Anyway, enough about that. As far as weight loss goes, I've been through the deepest levels of hell, and I'm not exaggerating. When I was in 7th grade, I read a book in Mr. Deaton's reading class titled "Fat Chance." That book changed my life for the absolute worst. In elementary school, I was the average geeky, glasses-wearing, straigh-legged jeans sporting girl. I never really thought about my looks, I mean, in 6th grade, who does? Middle school was a BIG change for me. There were girls wearing makeup, talking about dieting and all that, and I was like "um, what?" So I read this book. It's about a girl, Judi Leibowitz, a 5 foot 4, 127 pound middle school who thinks she's fat. I could go into detail, but she ends up developing bulimia and is hospitalized. The review I just read on it said age level 10 and up. A must read! UM, NO. After I read this book, these thoughts got into my 13-year old head that maybe I was fat. I mean, come on. A girl that age doesn't realize that the moral of the story is to be happy with your body.. Anyway, so shortly after reading that book, and hearing some comments from unnamed family members about my "baby fat," I started on the long road with my good friend, Ed. (That stands for Eating Disorder.) I can remember the first time I threw up like it was yesterday. It was, after all, a defining moment in my life. We were at a political function over at my mom's friend's house. I had just PIGGED out on the catering there, and I thought "man i feel miserable, I wonder what it would be like if I threw up?" So, i went to the bathroom, turned on the ventilation fan in there, and hung over the toilet for the next 15 minutes. (It gets graphic, fyi) I was new at this, so I didn't know I had to actually stick my finger down my throat to throw up. Well, I figured that out real quick. I probably gagged myself 3 times before anything came up, and when it finally did, it CAME UP. all of it. After it was over, I laid on the floor of the bathroom, the beige tiles cooling my face. Tears were flowing and I couldnt understand why I was crying.

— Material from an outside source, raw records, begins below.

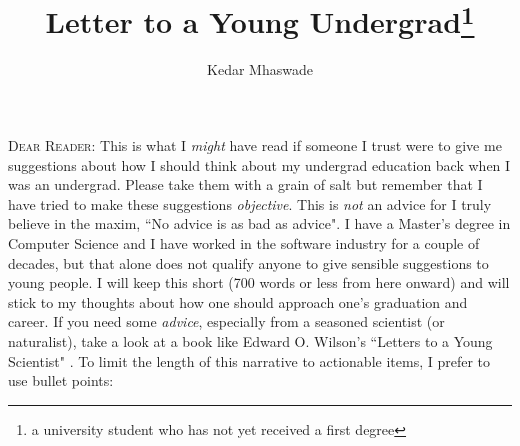 \documentclass[12pt]{article}
\begin{document}
\title{Letter to a Young Undergrad\footnote{a university student who has not yet received a first degree}}
\author{Kedar Mhaswade}
\maketitle
\lettrine[lines=3]{D}{ear Reader}: This is what I \emph{might} have read if someone I trust were to give me suggestions about how I should think about my undergrad education back when I was an undergrad. Please take them with a grain of salt but remember that I have tried to make these suggestions \emph{objective}. This is \emph{not} an advice for I truly believe in the maxim, ``No advice is as bad as advice". I have a Master's degree in Computer Science and I have worked in the software industry for a couple of decades, but that alone does not qualify anyone to give sensible suggestions to young people. I will keep this short (700 words or less from here onward) and will stick to my thoughts about how one should approach one's graduation and career. If you need some \emph{advice}, especially from a seasoned scientist (or naturalist), take a look at a book like Edward O. Wilson's ``Letters to a Young Scientist" \cite{letters}. To limit the length of this narrative to actionable items, I prefer to use bullet points:
\end{document}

I splashed some water on my face and waited until the redness had left my cheeks, then I proceed to join the party, and ate some more. I ended up bingeing and purging 4 times that night. 4 TIMES. Why? I don't know. I guess I thought that's what bulimics did.
So began my ...6? 7? year struggle with eating disorders. Oh, by the way, i'm 5 foot 3. And I probably was 5'1 and weighed around 115 at the time. Anway, bulimia and anorexia were constant companions in my life all throughout middle and high school, and the very beginning of college. There was this period of time where I was working out in my weight lifting class in high school, I was the height I am now and weighed 122 pounds. But I wasn't happy. Oh well, live and learn.
So here I am. I'm 161.2 pounds, as of an hour ago. I began this weight loss journey the summer of 2009 (summer before sophomore year of college), I weighed 180 (EEK) when I worked manual labor full time over the summer and dropped about 25 pounds. I got down to 155, go me!! I kept the weight off all of sophomore year, well most of it. I got back up to 162, been trying to keep an eye on it since August of 2010, and I've held steady. My goal has always been 145, and I'm sticking to that. This blog will serve as my confidante, my diary, my venting place, my bragging grounds, etc. I'd like to reach that goal by March of 2011. That gives me 10 weeks to lose 15 pounds. I'm no weight loss expert, but I'd say that's about 1.5 pounds a week. From my research, that's what most experts say to aim for. I don't go back to college for another couple weeks, so for now i'm gonna focus on eating healthy. I'm about to go to a wedding this weekend, though, and we all know how those buffet style things at the receptions go, but I'm really gonna try to be good. And if i'm not, well, i still have to hold myself accountable for it, so i might as well not do anything i'm too ashamed of.
So. First day of blogging, first day of food log (Don't judge, I didn't know I was gonna be telling people about this when I ate today. )
4 diet cokes
1 water
1 package of ramen noodles
1 slice of cheese
2 fried chicken tenders
serving of mac and cheese
2 of those little roll biscuit things
1 slice of pizza
yeah, yeah i know. drink more water, cut out the carbs. Trust me, i was thinking the same thing as I wrote it down. So, tomorrow I'm gonna focus on drinking more water. Hey, i'm a carb lover, and this isn't gonna happen over night.